The seals are likely to stay for at least a few months while they gain strength, said Dr. Shawn Johnson, chief veterinarian at the Marine Mammal Center, a California-based nonprofit which operates the hospital in Kailua-Kona.

The seals will be taken back to the Northwestern Hawaiian Islands when they are healthy and officials are able to arrange a ride for them.

Two of the seals were prematurely weaned by their mothers. One is a yearling, and the fourth is an extremely underweight five-year-old.
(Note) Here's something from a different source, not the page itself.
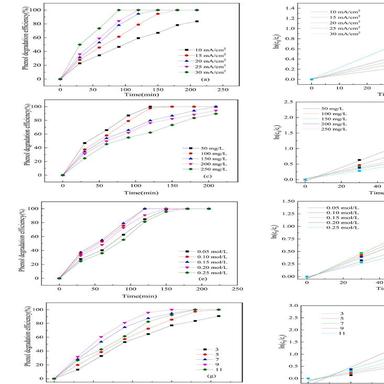
and d) presented the effect of different phenol concentrations (50, 100, 150, 200, 250 mg L− 1 ) on the degradation efficiency. With phenol concentration increasing, negatively affecting the degradation rate of phenol was significantly enhanced. The reaction process follows the first-order kinetic model, and the reaction rate constant value (k) decreased with the initial concentration increasing from 50 to 250 mg L− 1 . After 120 min, it could be completely degraded at 50 mg L− 1 phenol. But the removal of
Three of the animals are females.

Only about 1,300 of the animals remain in the wild and their population in the isolated Northwestern Hawaiian Islands is declining about 2 percent a year, said Charles Littnan, lead scientist for the Hawaiian Monk Seal Research Program at the National Marine Fisheries Service.

He hopes nursing malnourished seals back to health will help stem the decline.

Construction of the monk seal hospital two years ago has given officials treatment options they previously lacked.

"All of these pups and young animals would have been left behind in the past and almost certainly would have died," Littnan said.

Over time, Littnan hopes the rescued seals will help boost the seal population by reproducing.

The youngest seal, a male pup born in the spring, is so weak he's being fed with a tube, Johnson said. The veterinarians are giving him a mixture of mashed herring, salmon oil and vitamins five times a day. The others are eating thawed frozen herring.

Each seal is getting a full medical exam to determine whether they may have an underlying condition causing them to be malnourished.

Some pups born in the Northwestern Hawaiian Islands have struggled to compete for food with sharks and ulua, or jack, that are plentiful among the remote atolls. This has contributed to a lower survival rate for the seals there compared to the Main Hawaiian Islands.

Biologists captured the four seals during a trip this summer. A research vessel took them to Kailua-Kona on Wednesday.

Last summer, researchers brought back six seals from the remote island chain and one seal from Niihau island. Fewer seals needed help this year, Littnan said.